* THE TASK *
Find each line in the records below that contains the word "neck", and copy it out.

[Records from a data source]
◆ ◆ ◆ ◆ ◆

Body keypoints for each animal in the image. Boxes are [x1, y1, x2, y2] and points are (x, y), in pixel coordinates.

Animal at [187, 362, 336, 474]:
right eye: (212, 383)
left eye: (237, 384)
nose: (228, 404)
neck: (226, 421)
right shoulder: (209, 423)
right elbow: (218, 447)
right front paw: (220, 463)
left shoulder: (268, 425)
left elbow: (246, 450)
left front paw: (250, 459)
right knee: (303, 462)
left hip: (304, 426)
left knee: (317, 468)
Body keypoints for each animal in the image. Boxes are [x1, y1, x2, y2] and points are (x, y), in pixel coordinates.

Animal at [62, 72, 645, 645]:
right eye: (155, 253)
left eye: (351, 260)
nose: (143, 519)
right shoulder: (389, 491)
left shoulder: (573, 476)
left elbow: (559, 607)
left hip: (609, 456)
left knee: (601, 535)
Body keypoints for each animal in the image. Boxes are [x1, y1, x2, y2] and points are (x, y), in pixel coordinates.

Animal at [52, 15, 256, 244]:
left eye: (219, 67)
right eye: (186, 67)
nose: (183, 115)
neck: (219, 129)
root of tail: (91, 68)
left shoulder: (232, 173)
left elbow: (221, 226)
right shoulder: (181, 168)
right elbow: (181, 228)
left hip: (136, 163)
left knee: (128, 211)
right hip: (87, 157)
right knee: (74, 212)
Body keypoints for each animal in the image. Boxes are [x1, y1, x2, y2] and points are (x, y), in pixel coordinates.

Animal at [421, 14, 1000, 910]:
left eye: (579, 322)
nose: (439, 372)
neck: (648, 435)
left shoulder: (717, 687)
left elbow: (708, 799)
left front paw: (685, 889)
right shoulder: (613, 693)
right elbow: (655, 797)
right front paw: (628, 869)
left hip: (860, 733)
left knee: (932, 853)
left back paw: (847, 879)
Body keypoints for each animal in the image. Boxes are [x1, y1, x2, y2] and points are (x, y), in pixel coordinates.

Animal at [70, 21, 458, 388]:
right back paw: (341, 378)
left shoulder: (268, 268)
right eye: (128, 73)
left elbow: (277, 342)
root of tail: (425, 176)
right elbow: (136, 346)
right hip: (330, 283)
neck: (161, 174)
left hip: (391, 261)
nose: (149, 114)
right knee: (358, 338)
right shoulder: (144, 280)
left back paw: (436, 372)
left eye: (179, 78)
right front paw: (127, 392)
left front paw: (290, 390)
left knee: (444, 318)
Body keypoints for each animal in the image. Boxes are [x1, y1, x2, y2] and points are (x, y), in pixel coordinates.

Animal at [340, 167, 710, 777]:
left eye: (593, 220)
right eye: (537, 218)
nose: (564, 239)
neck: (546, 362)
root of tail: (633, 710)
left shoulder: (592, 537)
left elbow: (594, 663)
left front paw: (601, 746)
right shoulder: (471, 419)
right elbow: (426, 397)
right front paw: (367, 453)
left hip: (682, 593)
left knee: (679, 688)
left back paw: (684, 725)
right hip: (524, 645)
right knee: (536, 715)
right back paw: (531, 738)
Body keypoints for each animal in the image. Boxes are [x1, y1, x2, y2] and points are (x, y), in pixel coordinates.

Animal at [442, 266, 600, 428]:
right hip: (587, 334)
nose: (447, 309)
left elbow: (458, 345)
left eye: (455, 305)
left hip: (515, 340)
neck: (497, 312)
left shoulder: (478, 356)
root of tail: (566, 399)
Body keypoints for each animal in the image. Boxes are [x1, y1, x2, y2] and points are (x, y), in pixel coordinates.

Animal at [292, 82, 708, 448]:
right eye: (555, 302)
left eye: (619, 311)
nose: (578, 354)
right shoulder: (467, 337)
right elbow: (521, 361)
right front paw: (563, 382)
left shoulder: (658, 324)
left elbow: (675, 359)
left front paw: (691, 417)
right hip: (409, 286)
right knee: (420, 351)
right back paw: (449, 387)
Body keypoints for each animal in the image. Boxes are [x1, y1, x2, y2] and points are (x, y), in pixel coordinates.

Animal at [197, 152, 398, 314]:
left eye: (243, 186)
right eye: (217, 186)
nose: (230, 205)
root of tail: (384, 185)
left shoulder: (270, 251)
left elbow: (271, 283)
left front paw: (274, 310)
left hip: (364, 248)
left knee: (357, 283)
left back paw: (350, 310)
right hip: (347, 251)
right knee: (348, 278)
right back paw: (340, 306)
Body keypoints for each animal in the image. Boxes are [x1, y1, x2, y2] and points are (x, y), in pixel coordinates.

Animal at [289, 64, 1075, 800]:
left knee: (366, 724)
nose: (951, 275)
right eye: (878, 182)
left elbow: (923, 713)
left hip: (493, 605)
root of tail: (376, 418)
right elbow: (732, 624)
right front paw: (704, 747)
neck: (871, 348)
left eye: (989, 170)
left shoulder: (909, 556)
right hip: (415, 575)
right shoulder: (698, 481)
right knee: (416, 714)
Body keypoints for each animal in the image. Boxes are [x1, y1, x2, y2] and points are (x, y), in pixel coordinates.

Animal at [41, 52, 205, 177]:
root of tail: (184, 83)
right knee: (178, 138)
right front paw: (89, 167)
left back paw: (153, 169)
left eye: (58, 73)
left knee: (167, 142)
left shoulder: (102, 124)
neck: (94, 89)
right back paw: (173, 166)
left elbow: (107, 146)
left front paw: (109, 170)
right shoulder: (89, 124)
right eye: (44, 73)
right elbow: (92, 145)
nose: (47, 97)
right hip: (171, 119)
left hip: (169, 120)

◆ ◆ ◆ ◆ ◆

* WORKED SOLUTION *
neck: (226, 421)
neck: (219, 129)
neck: (648, 435)
neck: (161, 174)
neck: (546, 362)
neck: (497, 312)
neck: (871, 348)
neck: (94, 89)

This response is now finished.